Orilion shrunk back when Alexavier broke out of his staredown to eye Zyle. "Are you embarrassed?"

"I am not."

Alex beamed, but Zyle shuffled to the front of the deck, muttering in Azarian.

A tug on his forearm dragged him to the lower deck. Unease prickled through him at Alexavier's curious grin following them until he was out of sight. Into the lower observation dome, he relished the view of the sky.

"Orilion, I can't make up stories on the fly at random whims!" Falora bit. "If they find out who you are—!"

"Evil. Sadist. Drink the blood of mortals. Assault them. Create hellspawn." Orilion drove his teeth into his lip. "I didn't ask for this." But... maybe I did.

"I am trying to help you," Falora said with a sigh. "I'm trying to help and protect you as stupid as that sounds. We can't trust them yet. We don't know what they really believe — for a mercy, from what I read of Azari culture... they paint you in more... sympathetic light."

"Yet still evil from the way you worded that."

Falora didn't reply, but he knew the answer. "I'm sorry."

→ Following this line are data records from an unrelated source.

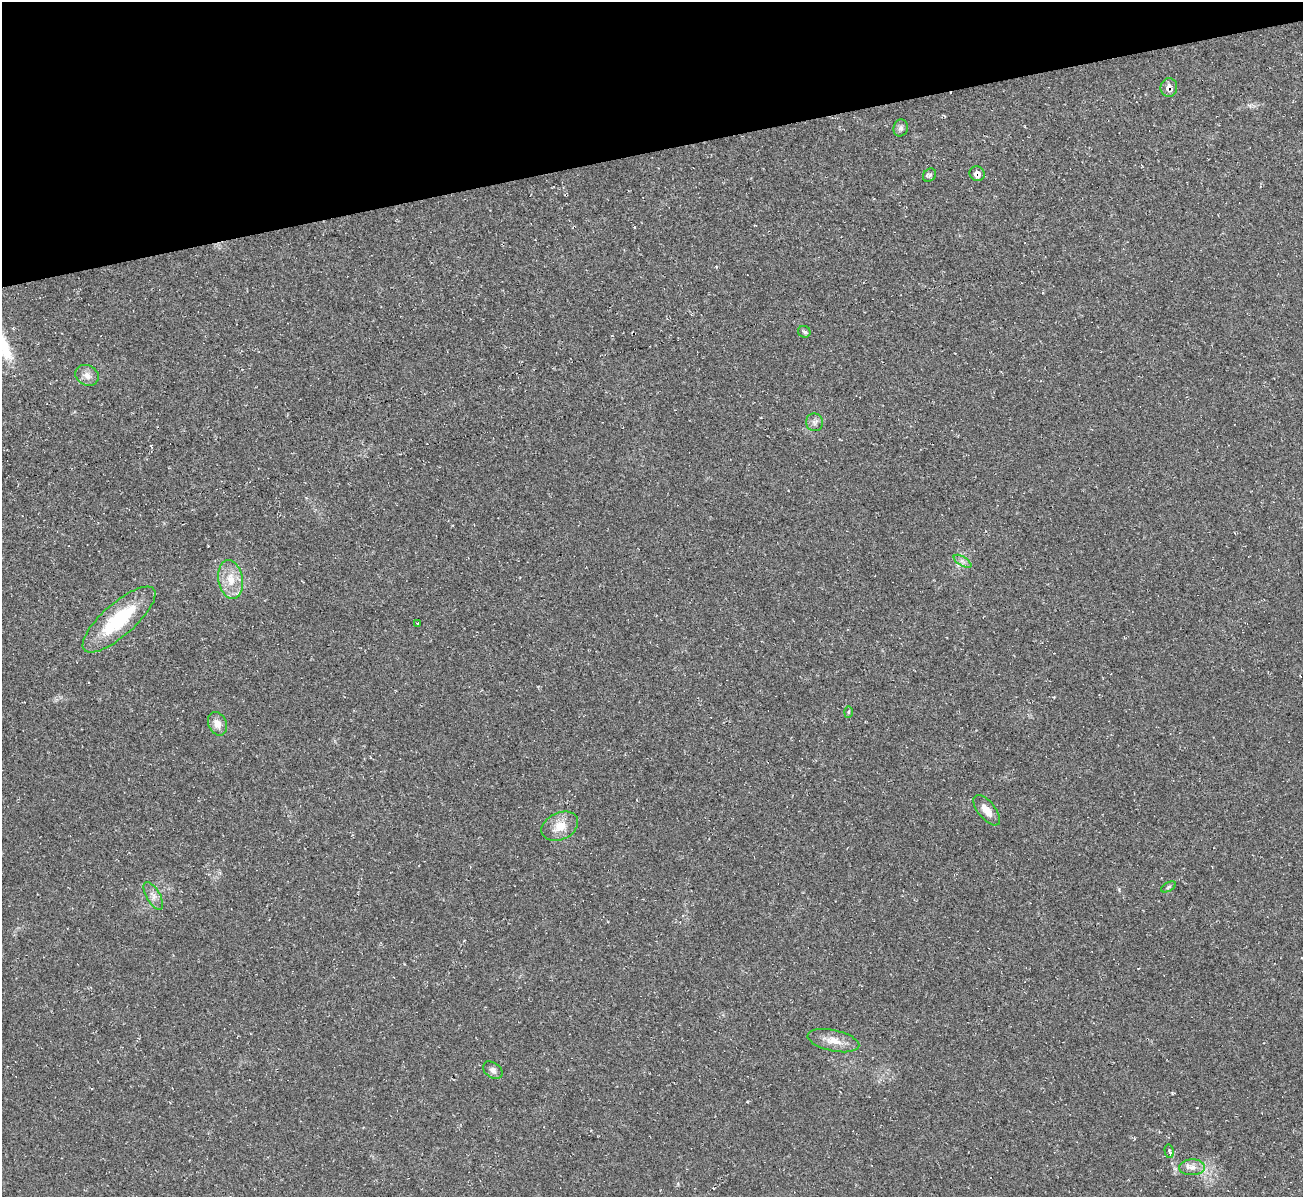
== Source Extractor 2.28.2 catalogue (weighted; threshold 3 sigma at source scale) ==
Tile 3 of 4 x 4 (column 3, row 1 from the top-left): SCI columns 2602-3902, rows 3726-4920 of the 5202 x 5184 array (HDU 1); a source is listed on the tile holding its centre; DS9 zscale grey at full resolution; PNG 1305 x 1199 px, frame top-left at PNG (2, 2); each listed source drawn as its Kron ellipse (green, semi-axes under 4 px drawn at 4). Shown black and unused: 13% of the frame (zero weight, under 2 of 3 exposures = <1% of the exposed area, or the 3 px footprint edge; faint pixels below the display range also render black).
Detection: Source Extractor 2.28.2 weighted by HDU 2 'WHT'; one run over the whole footprint, this tile lists its part. Background 0.0513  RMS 0.0069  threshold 0.031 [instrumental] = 3 sigma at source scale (4.5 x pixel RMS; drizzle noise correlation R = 1.50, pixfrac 1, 0.05/0.05 arcsec/px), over >= 5 px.
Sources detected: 25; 4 cosmic-ray / hot-pixel residue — neither listed nor drawn; the other 21 listed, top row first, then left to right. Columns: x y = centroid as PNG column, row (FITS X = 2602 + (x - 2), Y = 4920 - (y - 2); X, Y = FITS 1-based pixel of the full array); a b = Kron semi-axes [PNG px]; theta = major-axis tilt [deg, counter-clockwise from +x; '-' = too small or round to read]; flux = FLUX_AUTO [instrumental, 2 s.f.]
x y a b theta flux
1169 88 9 8 - 4.8
901 128 8 7 - 2.1
977 174 8 7 - 3.6
929 175 7 6 - 1.6
804 332 6 5 - 1.4
87 375 12 10 -26 4.7
814 422 9 8 - 2.7
963 561 10 4 -31 2.1
231 580 19 12 -80 12
119 620 46 16 41 47
418 623 3 3 - 0.65
848 712 6 4 88 0.94
217 724 12 9 -66 5.5
987 810 18 8 -51 6.9
560 826 19 13 25 11
1168 887 8 4 28 1.2
153 896 15 6 -60 3.9
833 1041 26 10 -12 9
493 1070 11 7 -35 2.6
1169 1151 7 4 -78 1.5
1192 1167 13 8 3 4.6
Overlapping masked pixels (flux is a lower limit): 2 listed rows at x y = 1169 88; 977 174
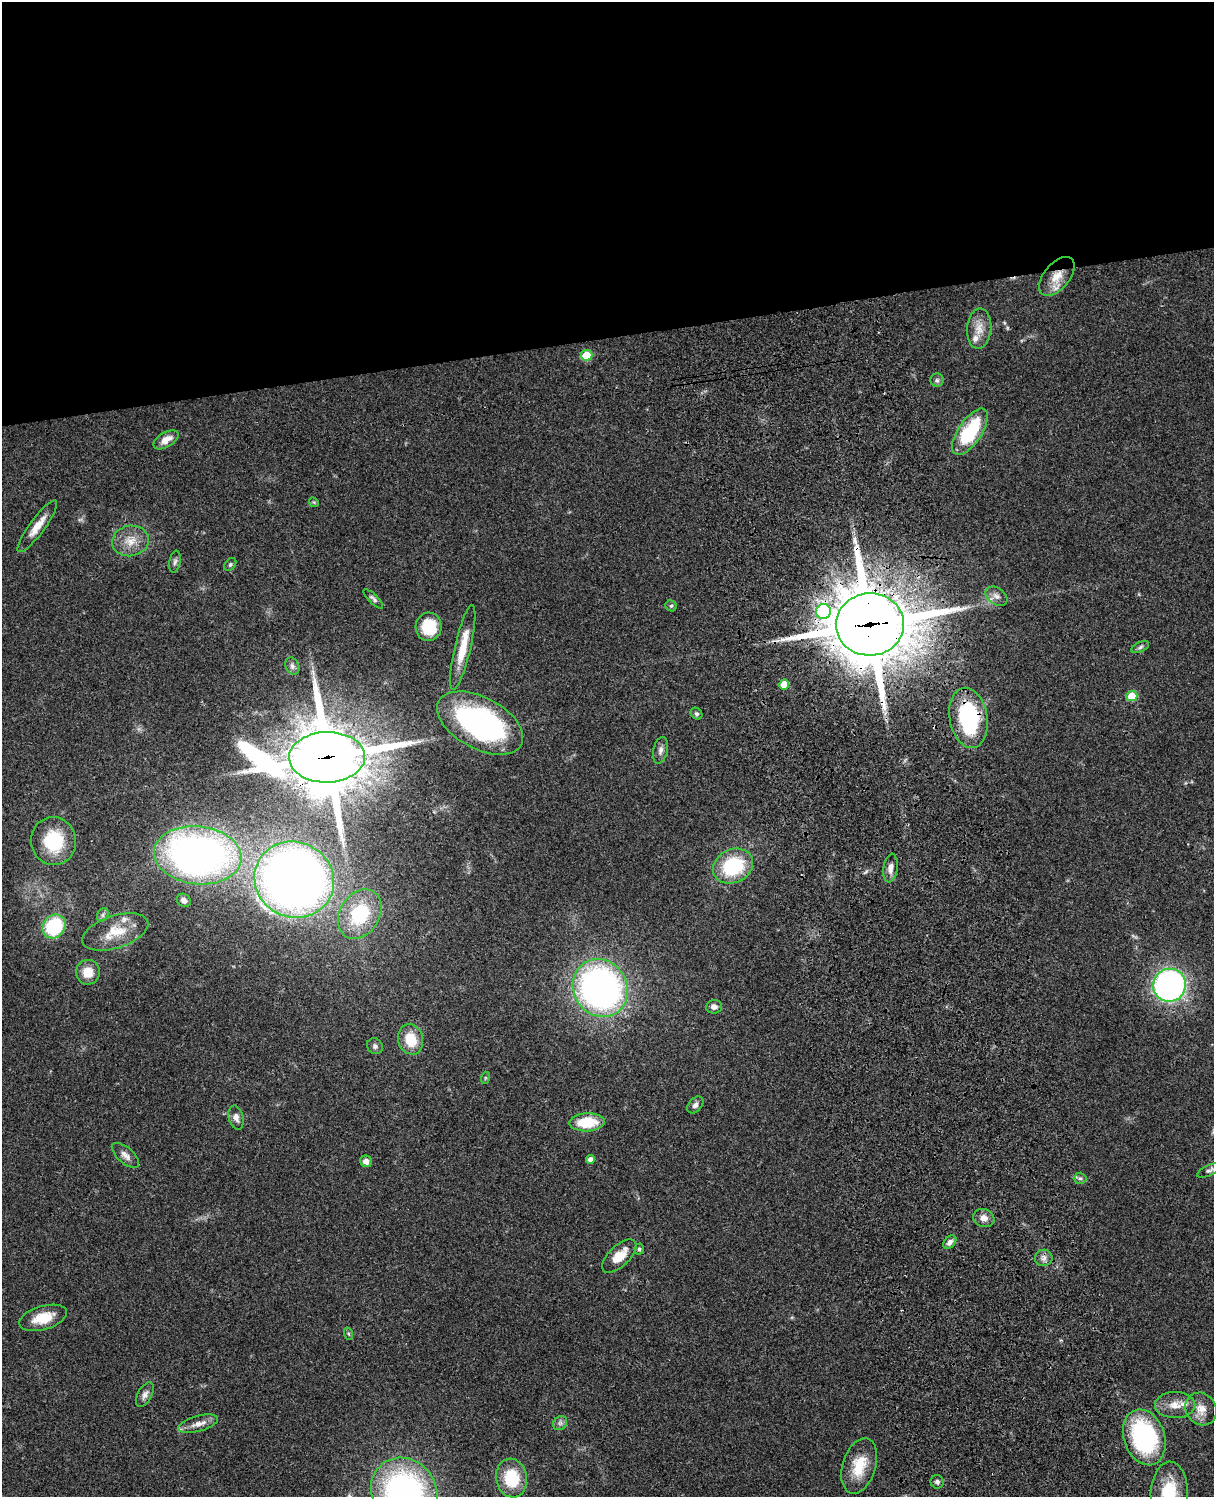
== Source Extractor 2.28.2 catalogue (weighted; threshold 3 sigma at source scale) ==
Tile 2 of 4 x 3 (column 2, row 1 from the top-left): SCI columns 1333-2544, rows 3269-4763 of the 5087 x 4927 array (HDU 1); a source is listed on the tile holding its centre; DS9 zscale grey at full resolution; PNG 1216 x 1499 px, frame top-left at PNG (2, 2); each listed source drawn as its Kron ellipse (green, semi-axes under 4 px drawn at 4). Shown black and unused: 23% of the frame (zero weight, under 3 of 4 exposures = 6% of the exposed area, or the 3 px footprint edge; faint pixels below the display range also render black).
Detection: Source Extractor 2.28.2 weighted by HDU 2 'WHT'; one run over the whole footprint, this tile lists its part. Background 0.0768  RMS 0.0057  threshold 0.0259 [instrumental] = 3 sigma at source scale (4.5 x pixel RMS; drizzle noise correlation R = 1.50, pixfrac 1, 0.05/0.05 arcsec/px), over >= 5 px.
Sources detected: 74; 4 inside a brighter listed object's ellipse — not listed separately; the other 70 listed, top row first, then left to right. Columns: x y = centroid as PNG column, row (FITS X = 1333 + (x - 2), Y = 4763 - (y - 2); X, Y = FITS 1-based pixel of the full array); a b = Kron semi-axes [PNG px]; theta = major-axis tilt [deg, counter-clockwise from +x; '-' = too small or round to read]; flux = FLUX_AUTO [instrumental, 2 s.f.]
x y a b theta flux
1057 276 23 13 50 11
979 329 20 12 86 7.1
587 355 5 5 - 19
937 380 6 6 - 1.4
970 432 27 11 56 38
166 440 14 7 31 5.4
314 502 5 4 - 0.67
37 526 31 7 54 8.1
130 541 18 15 10 9.4
175 562 11 5 80 1.7
230 564 7 5 50 0.98
996 596 12 8 -35 3
373 599 13 4 -44 1.7
671 606 6 5 - 0.9
823 612 7 7 - 41
870 624 34 31 3 4000
429 627 14 13 - 18
463 647 43 8 77 14
1140 647 9 5 25 1.4
292 666 9 6 -63 1.8
784 684 5 5 - 9.4
1132 696 5 5 - 16
696 714 6 5 - 1.2
968 718 30 19 -80 59
480 723 47 25 -28 120
660 750 14 7 77 2.6
327 757 38 25 1 4300
53 841 24 22 -79 27
198 855 44 29 -6 300
733 866 21 16 26 38
891 868 14 7 83 3.8
294 880 40 37 -29 490
184 900 7 6 - 2.7
360 914 26 19 58 37
103 915 7 5 61 1.3
54 926 12 11 - 43
115 932 34 16 18 15
88 972 12 12 - 8.7
1169 985 16 16 - 160
600 988 30 26 -58 240
714 1007 8 6 4 2.9
411 1039 15 12 -74 14
375 1046 8 7 - 1.7
485 1078 6 4 72 0.69
695 1105 10 6 49 2.3
236 1118 12 7 -76 3
587 1122 17 9 3 20
125 1155 17 7 -41 3.6
590 1159 4 4 - 2.5
366 1161 6 5 - 3.5
1209 1170 13 5 25 1.7
1080 1178 6 5 - 1.1
984 1218 11 9 -19 3.8
950 1242 8 5 46 2.3
639 1249 5 5 - 1.3
619 1256 21 10 44 11
1044 1258 9 8 - 2.6
43 1318 24 11 16 13
349 1334 6 4 -71 0.78
145 1395 13 7 62 2.7
1175 1405 20 13 2 7.9
1201 1409 17 15 -52 7.6
560 1423 8 6 45 1.7
198 1424 20 8 16 4.8
1144 1437 28 20 -71 81
859 1466 28 16 73 16
511 1478 19 15 -79 22
937 1482 7 6 - 1.6
404 1492 35 32 -53 160
1169 1493 31 18 88 25
Overlapping masked pixels (flux is a lower limit): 6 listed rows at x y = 1057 276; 823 612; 870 624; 968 718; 327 757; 294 880
Isophote crosses this tile's border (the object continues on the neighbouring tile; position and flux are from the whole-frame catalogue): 2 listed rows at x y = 404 1492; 1169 1493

"Don't be. It's not your fault. You didn't imprison me." Sunlight pulsed down his spine and turned his bones to ash. "Someone did though. I think it's too late to stop any suspicions though. I can't lie, and I don't expect you to keep lying." He twisted on his heel to face her, the mortal who was unable to strike him down with a knife and instead had done it with a paintbrush. "They are going to find out eventually, Falora. You must know this."

"I do but I'm trying to keep this going as long as possible or else we'll never reach Celestan."

"Arth'lun," he corrected.

Falora winced, then drew away from him. "Do me a favor and put the airdisc on," she muttered, but her smile brightened in a slight way. "I did mean what I said, by the by. That was pretty spectacular, as long as you keep jumping off airships to a minimum."

As she walked off, the roar of a dragon rippled through his ears with its mighty song while he was left to rot and burn with all the screams adding to the symphonic choir of the divine.